Przy okazji postępwoania prowadzonego w związku z zastrzeleniem 10 grudnia przez belgijskich myśliwych dwóch wilków na polowaniu zorganizowanym w OHZ Lasów Państwowych w nadleśnictwie Głusko (RDLP w Szczecinie) wyszło na jaw, że - powszechna w OHZ a spotykana także w obwodach kół łowieckich - organizacja polowań zbiorowych dla myśliwych dewizowych jest prowadzona z systematycznym naruszeniem przepisów Prawa Łowieckiego.

Art. 43 ust. 1 a ustawy Prawo Łowieckie stanowi "Cudzoziemiec [który nie ma polskich uprawnień łowieckich ani nie złożył polskiego egzaminu uzupełniającego z z obowiązujących w Rzeczypospolitej Polskiej przepisów dotyczących zasad i warunków wykonywania polowania, a także listy gatunków zwierząt łownych oraz okresów polowań na te zwierzęta, a w przypadku uprawnień selekcjonerskich także zasad selekcji populacyjnej i osobniczej zwierzyny płowej], może polować wyłącznie w obecności przedstawiciela dzierżawcy lub zarządcy obwodu łowieckiego będącego członkiem PZŁ, który wskazuje zwierzynę przeznaczoną do odstrzału".

Wedługh uzyskanej przez nas informacji, przy polowaniach zbiorowych przepisu tego zupełnie nikt nie przestrzega.

Nie ma żadnych przesłanek, by art. 43 ust. 1a miał stosować się wyłącznie do polowań indywidualnych. Teza taka nie znajduje żadnych podstaw w treści ustawy. Zapis, że osoba towarzysząca jest odpowiedzialna za dokonanie wpisu dotyczącego polowania indywidualnego ma tylko charakter porządkowy i w żaden sposób nie zawęża stosowania art. 43 ust 1a do innych form polowania. Oczywiste wydaje się również, że poinformowanie przed polowaniem o rodzajach zwierzyny przeznaczonej do odstrzału nie jest "wskazaniem zwierzyny do odstrzału", o którym mowa w art. 43 ust 1a. Także w myśl interpretacji celowościowej: Celem przepisu art. 43 ust 1a jest zapewnienie, że cudzoziemiec nie znający polskiej zwierzyny, przepisów łowieckich i zasad selekcji zwierzyny nie będzie wybierać samodzielnie zwierzyny do odstrzału, a zostanie mu ona wskazana przez przedstawiciela dzierżawcy lub zarządcy obwodu łowieckiego, a tym samym zostanie zagwarantowana zgodność dokonywanego przez cudzoziemca odstrzału z planem hodowlanym danego obwodu. Zapewnienie tego jest konieczne zarówno na polowaniach indywidualnych jak i zbiorowych i nie może mieć charakteru ogólnego tylko poinformowania o zwierzynie przewidywanej do odstrzału, a musi mieć formę wskazania konkretnej sztuki.

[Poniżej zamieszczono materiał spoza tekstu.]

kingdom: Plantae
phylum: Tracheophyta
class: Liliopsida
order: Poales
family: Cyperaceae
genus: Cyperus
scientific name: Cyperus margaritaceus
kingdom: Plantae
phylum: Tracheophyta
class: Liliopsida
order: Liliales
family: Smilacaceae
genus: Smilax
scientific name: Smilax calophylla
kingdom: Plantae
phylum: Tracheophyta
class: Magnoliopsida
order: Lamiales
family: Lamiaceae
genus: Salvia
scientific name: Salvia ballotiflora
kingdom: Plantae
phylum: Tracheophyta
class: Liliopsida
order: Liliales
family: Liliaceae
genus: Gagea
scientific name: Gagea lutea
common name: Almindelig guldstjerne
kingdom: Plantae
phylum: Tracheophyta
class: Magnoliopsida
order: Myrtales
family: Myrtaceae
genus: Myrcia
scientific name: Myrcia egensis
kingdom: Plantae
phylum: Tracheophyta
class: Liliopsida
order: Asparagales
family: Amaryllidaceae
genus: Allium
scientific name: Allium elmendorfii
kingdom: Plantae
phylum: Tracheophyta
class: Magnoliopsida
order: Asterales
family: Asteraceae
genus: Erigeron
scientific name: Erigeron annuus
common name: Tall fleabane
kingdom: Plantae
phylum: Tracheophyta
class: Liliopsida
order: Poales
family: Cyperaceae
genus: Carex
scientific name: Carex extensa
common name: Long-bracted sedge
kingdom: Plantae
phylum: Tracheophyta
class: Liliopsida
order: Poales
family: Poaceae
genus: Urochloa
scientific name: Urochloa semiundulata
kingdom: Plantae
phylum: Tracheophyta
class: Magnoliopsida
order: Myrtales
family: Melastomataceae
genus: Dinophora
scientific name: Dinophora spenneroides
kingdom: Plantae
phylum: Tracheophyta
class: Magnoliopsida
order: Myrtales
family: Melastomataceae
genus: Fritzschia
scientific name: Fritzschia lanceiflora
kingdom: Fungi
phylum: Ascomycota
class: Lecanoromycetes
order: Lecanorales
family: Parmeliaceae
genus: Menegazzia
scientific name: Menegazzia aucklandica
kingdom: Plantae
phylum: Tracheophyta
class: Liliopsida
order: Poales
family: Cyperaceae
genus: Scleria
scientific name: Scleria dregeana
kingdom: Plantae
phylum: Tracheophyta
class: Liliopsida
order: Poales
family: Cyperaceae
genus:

To właśnie naruszenie art. 43 ust 1a Prawa Łowieckiego przyczyniło się do zastrzelenia wilków w Nadleśnictwie Głusko 10 grudnia 2011 r. Dwaj belgijscy myśliwi - ponieważ nikt nie "wskazywał im zwierzyny do odstrzału", a sami o tym decydowali - rzekomo (niezależnie od siebie!) pomylili wówczas wilki z jenotami.

Klub Przyrodników wystąpił do Ministra Środowiska i do Dyrektora Generalnego Lasów Państwowych z wnioskiem o podjęcie działań gwarantujących przestrzeganie prawa.